Mechanisms of hypoxia-induced activation of nuclear factor-κB (NF-κB) and inflammatory genes were investigated in fetal human astrocytes in culture. Astrocytes were subjected to interleukin-1β (IL-1β; 50–100 u/ml; 4–24 h), or to a 4-h hypoxia (<2% O 2) followed by a 4–24-h reoxygenation. NF-κB binding and transcriptional activity increased up to 10-fold in astrocytes exposed to IL-1β, and up to 3-fold in astrocytes subjected to hypoxia followed by reoxygenation.
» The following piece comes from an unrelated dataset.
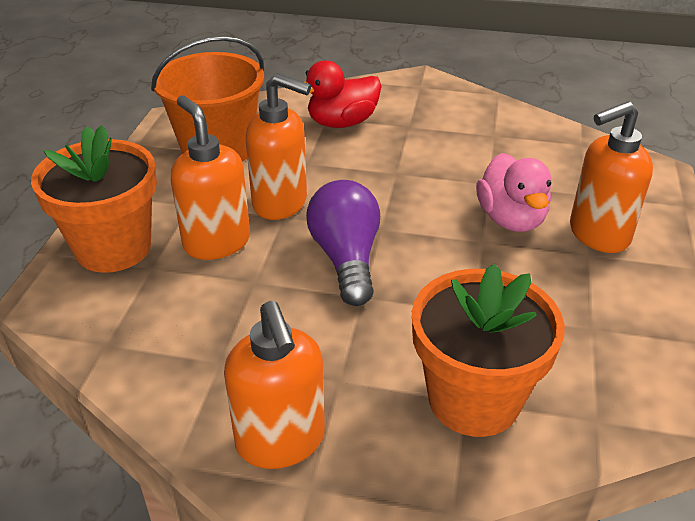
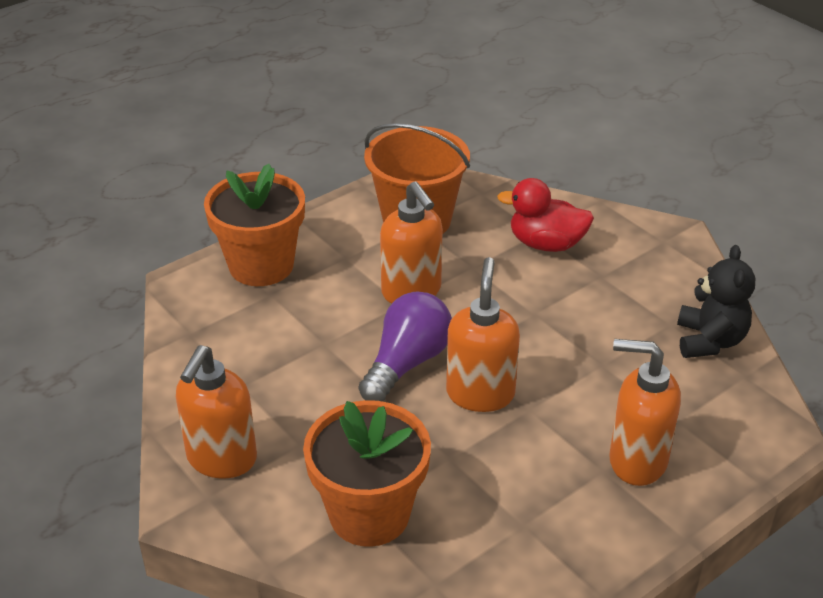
camera: 40 degrees right, 0 degrees up
orange soap dispenser [171,96,250,260] -> orange soap dispenser moved to [446,257,520,412]
pink duck [476,153,552,232] -> none
none -> black teddy bear [677,245,755,358]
Both IL-1β- mRNAs and proteins hypoxia-induced NF-κB activation were blocked by the proteasome inhibitor, MG-132. MG-132 inhibited IL-1β-induced up-regulation of IL-1β and IL-8 mRNA and protein but increased hypoxia-stimulated expression/release of IL-1β and IL-8. IL-1 receptor antagonist (IL-1Ra) blocked both hypoxic astrocyte-conditioned media-induced NF-κB activation and the expression/release of IL-1β and IL-8. Astrocytes subjected to hypoxia in the presence of IL-1Ra failed to activate NF-κB, but expressed elevated levels of IL-1β and IL-8. The data suggest that hypoxia/reoxygenation-induced up-regulation of IL-1β and IL-8 in human astrocytes has two components, a NF-κB independent up-regulation during hypoxia, followed by amplification through autocrine IL-1β-induced NF-κB activation during reoxygenation.